P.S. Everybody looooves my car! You wouldn’t believe how many guys have asked me out because of it, but believe it or not, I’ve been too busy and working too hard to go out much. I’ve paid Jimmy Lee $30 already, and I think I can give him $30 every couple of months. He didn’t want to take it, but I told him you would kill me if he didn’t, and he didn’t want my blood on his hands. And Edna Mae says she’ll kill me if I mention one more time about paying her anything at all.
P.P.S. I’m taking a class called “women’s studies” that I signed up for thinking it would be about how to be a lady—you know, how to dress, walk, set a table, etc. I thought it would be easy because Mama already taught all that stuff, and we had it in home ec in high school, but it turns out it is a philosophy/literature class with stuff written by or about women. It’s not easy, but I sort of am enjoying it. My favorite author so far is Kate Chopin. Most of those writers have some pretty wild ideas, but they sure do make you think!
Love again,
Lilly
Sally Beth made him read it a second time, although she waved him on when he started reading about Elvis Chuck. She laughed at the part about Edna Mae and explained to John that Edna Mae was not fat, except in all the right places and that Jimmy Lee was acting crazy in love with her. She started to mention that he had gotten over Geneva awfully fast when she suddenly remembered that John had been in the same boat, but that John’s feelings for her cousin had run a lot deeper. She fell silent, not knowing what to say without reminding him of his loss.
He made it easy. “It’s still early. Why don’t we go up for an hour or so after supper, and you can see the sunset from the lake?”
“Oh, John, that would be just great!” Her excited little hop made him smile.

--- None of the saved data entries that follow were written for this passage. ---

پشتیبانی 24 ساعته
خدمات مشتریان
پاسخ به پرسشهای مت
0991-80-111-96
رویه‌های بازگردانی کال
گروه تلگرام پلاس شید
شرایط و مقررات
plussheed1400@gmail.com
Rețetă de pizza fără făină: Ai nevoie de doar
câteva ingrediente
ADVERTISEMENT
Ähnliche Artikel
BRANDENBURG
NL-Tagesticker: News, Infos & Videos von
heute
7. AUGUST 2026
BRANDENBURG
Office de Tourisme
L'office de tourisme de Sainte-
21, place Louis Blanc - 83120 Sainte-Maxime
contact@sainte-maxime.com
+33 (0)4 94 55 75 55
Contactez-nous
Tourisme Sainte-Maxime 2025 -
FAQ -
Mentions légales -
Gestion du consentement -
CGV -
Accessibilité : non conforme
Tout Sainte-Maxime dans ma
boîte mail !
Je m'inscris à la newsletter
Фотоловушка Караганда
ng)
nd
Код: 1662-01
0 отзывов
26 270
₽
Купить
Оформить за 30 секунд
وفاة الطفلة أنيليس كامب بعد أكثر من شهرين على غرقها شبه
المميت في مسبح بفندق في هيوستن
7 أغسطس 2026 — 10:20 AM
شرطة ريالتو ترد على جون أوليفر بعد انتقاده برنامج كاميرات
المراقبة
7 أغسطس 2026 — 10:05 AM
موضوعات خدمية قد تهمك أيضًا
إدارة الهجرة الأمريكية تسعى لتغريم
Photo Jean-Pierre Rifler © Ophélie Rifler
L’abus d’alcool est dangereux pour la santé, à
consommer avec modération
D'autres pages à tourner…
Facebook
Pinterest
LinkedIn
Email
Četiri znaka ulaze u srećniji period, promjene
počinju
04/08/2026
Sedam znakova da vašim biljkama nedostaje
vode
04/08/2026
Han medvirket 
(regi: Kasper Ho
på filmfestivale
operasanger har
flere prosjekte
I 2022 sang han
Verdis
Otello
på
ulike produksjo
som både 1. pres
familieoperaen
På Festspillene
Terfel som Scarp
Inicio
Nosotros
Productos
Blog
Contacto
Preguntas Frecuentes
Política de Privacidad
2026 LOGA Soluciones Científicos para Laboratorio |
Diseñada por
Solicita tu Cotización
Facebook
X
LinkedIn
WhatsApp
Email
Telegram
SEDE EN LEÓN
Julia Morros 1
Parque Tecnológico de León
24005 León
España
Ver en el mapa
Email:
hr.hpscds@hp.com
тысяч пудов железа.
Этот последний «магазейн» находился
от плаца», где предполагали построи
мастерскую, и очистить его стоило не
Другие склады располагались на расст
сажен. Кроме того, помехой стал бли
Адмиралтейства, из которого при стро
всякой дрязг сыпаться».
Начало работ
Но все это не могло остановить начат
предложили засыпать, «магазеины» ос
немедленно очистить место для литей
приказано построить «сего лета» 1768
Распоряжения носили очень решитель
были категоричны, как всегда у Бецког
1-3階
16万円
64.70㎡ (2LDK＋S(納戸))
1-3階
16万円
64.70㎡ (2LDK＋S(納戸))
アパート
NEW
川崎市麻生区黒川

By the time they were aloft and skimming over the water, Sally Beth said, “I wish I could fly!” and before he knew what he was promising, John foun
d himself saying, “Why don’t I teach you?”
“Really?” she squealed. “You’ll teach me? When can we start?”
“How about right now?” He started pointing out the instruments to her. “Here, you take over. Keep steady by watching this line here. See? That fixed line is us, and this one that moves is the horizon. Tilt to the right. See how the line is floating? Now, move back to level. That’s all there is to it.” He sat back in the seat and made a show of stretching and putting his hands behind his head. “Just wake me up when you get back to the mission if you need any help landing.”
Sally Beth laughed, and not just at John’s little joke. She was flying. She held the power of an aircraft in her hands, and she, and she alone, was keeping it aloft. Glancing upward, she pulled the nose of the plane up and sped toward a cloud. She wanted to whoop, she felt so powerful and free. The whole, wide sky belonged to her; she was swimming through air, through clouds, through the golden sunshine and the dust motes alive in the sparkling air.
He broke into her thoughts. “You want to try turning around?”
Yes, she did. She wanted to try loops and spirals and rolls and death plunges, screaming to the earth until the last second, and then pull up sharply into the pale blue sky and then do it all over again. The feeling was marvelous. It was like—like—she couldn’t come up with the right word for it, it was so big and freeing and wonderful. She had to make up a word. “It is tremendglorious! How do you turn around?” She banked to the left over the water without waiting for an answer.